We All Weep for WEP - Page 2

Yes, disaster is a strong word, but consider what WEP’s failures have resulted in. From its earliest days of existence, WEP has been the whipping boy—sorry, that’s too easy of a pun even for an engineer—of the infosec community. So many “WEP is broken” articles were published that I firmly believe many people avoided Wi-Fi altogether for fear of being compromised by a war driver in a white van in the parking lot with a [famous name brand] potato chip can Yagi antenna. (Those fears weren’t entirely unwarranted.)

Indeed, I am convinced many organizations still fear wireless networks because of all the uproar caused by WEP.

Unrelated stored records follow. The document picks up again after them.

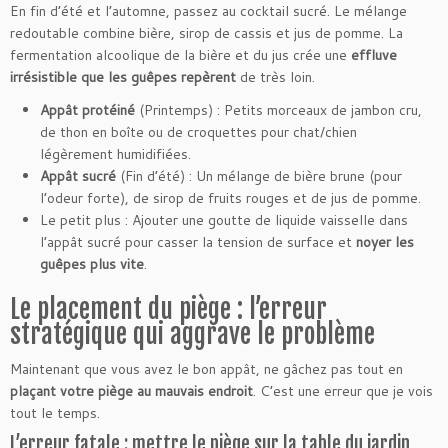
En fin d’été et l’automne, passez au cocktail sucré. Le mélange
redoutable combine bière, sirop de cassis et jus de pomme. La
fermentation alcoolique de la bière et du jus crée une
effluve
irrésistible que les guêpes repèrent
de très loin.
Appât protéiné
(Printemps) : Petits morceaux de jambon cru,
de thon en boîte ou de croquettes pour chat/chien
légèrement humidifiées.
Appât sucré
(Fin d’été) : Un mélange de bière brune (pour
l’odeur forte), de sirop de fruits rouges et de jus de pomme.
Le petit plus : Ajouter une goutte de liquide vaisselle dans
l’appât sucré pour casser la tension de surface et
noyer les
guêpes plus vite
.
Le placement du piège : l’erreur
stratégique qui aggrave le problème
Maintenant que vous avez le bon appât, ne gâchez pas tout en
plaçant votre piège au mauvais endroit
. C’est une erreur que je vois
tout le temps.
L’erreur fatale : mettre le piège sur la table du jardin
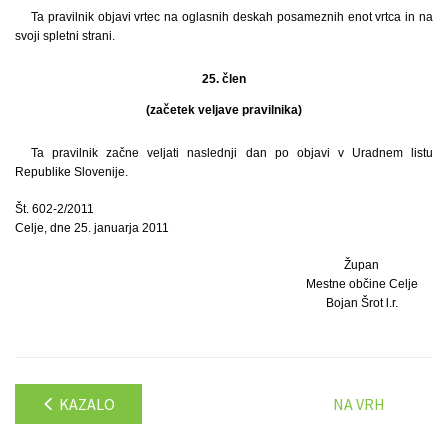
Ta pravilnik objavi vrtec na oglasnih deskah posameznih enot vrtca in na
svoji spletni strani.
25. člen
(začetek veljave pravilnika)
Ta pravilnik začne veljati naslednji dan po objavi v Uradnem listu
Republike Slovenije.
Št. 602-2/2011
Celje, dne 25. januarja 2011
Župan
Mestne občine Celje
Bojan Šrot l.r.
KAZALO
NA VRH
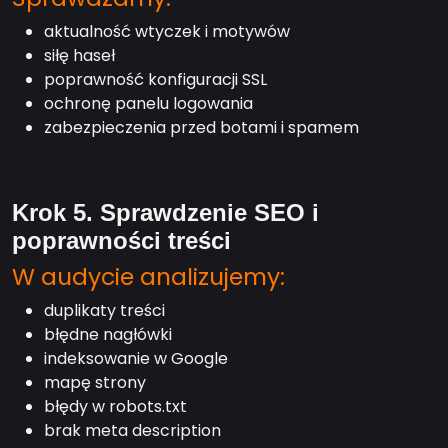
aktualność wtyczek i motywów
siłę haseł
poprawność konfiguracji SSL
ochronę panelu logowania
zabezpieczenia przed botami i spamem
Krok 5. Sprawdzenie SEO i
poprawności treści
W audycie analizujemy:
duplikaty treści
błędne nagłówki
indeksowanie w Google
mapę strony
błędy w robots.txt
brak meta description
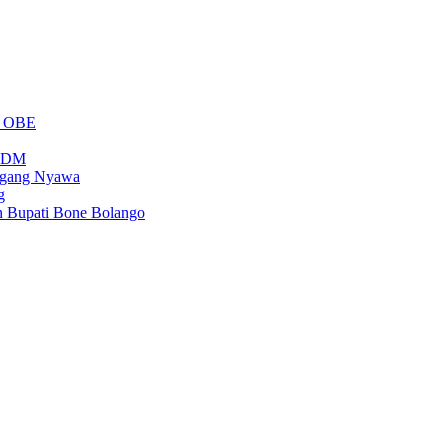
m OBE
PSDM
regang Nyawa
g
n Bupati Bone Bolango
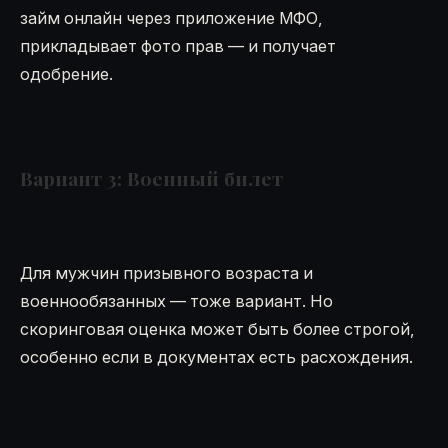
займ онлайн через приложение МФО,
прикладывает фото прав — и получает
одобрение.
Вариант 3: Военный билет
Для мужчин призывного возраста и
военнообязанных — тоже вариант. Но
скоринговая оценка может быть более строгой,
особенно если в документах есть расхождения.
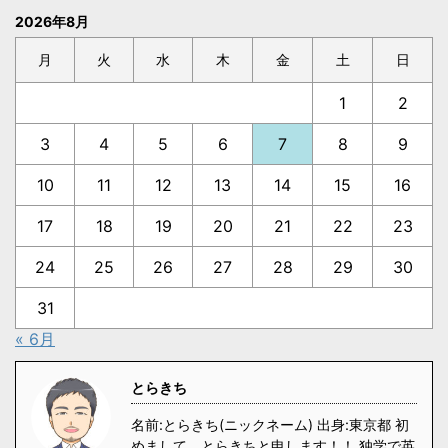
2026年8月
月
火
水
木
金
土
日
1
2
3
4
5
6
7
8
9
10
11
12
13
14
15
16
17
18
19
20
21
22
23
24
25
26
27
28
29
30
31
« 6月
とらきち
名前:とらきち(ニックネーム) 出身:東京都 初
めまして、とらきちと申します！！ 独学で英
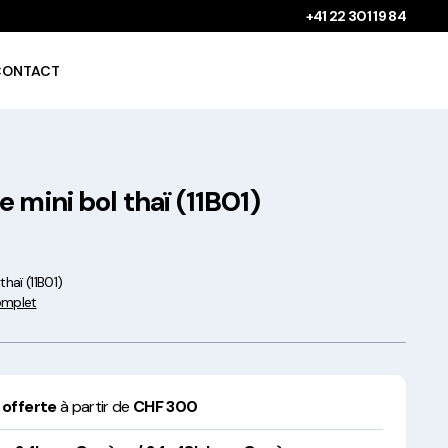
+41 22 301 19 84
CONTACT
 mini bol thaï (11B01)
Gobelets à boissons
chaudes 100%
compostables !
thaï (11B01)
complet
Saladiers krafts fabriqués
 offerte
à partir de
CHF 300
en Europe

These days, Wi-Fi Protected Access (WPA), in its various shapes and sizes, is readily available and supported, and by all accounts, it is substantially more secure than its predecessor. However, in many ways, the damage has already been done. I’m sure that WPA was slow to gain acceptance because of its association (by perception) to WEP.

In my own travels, I rarely find WPA protected networks in public places. Almost all of the commercial hotspot services have opted to use no network encryption and to move their security inward—leaving the customers responsible for defending their own data.

So, where are the big lessons in this debacle? Here are a few to consider:

• Scrutinize designs rigorously prior to releasing them. I’m a big believer in public scrutiny, but if that’s not feasible, then ensure an independent team thoroughly reviews all designs before they’re released.

• Infrastructure security defects have long-term negative impacts. As such, deciding on how to secure them should be a matter of extreme importance, which may take longer than commercial organizations want, but the longer-term payoffs are worth it.

• We’ve got to demand more of our product vendors. We can’t afford mistakes like WEP to happen.

• Don’t put all your security faith in one mechanism. Even if WPA proves itself to be highly adequate for most purposes, multiple security layers are still a good idea considering the fact that our business data is flying through the air and can be easily intercepted by miscreants who wish us harm.

I’ll bet most of the world is blissfully unaware of the problems in WEP, but we’re all feeling the pain nonetheless. I have no doubt at all that Wi-Fi would be vastly more accepted in enterprises today had it not been for WEP. Let’s not let it happen again.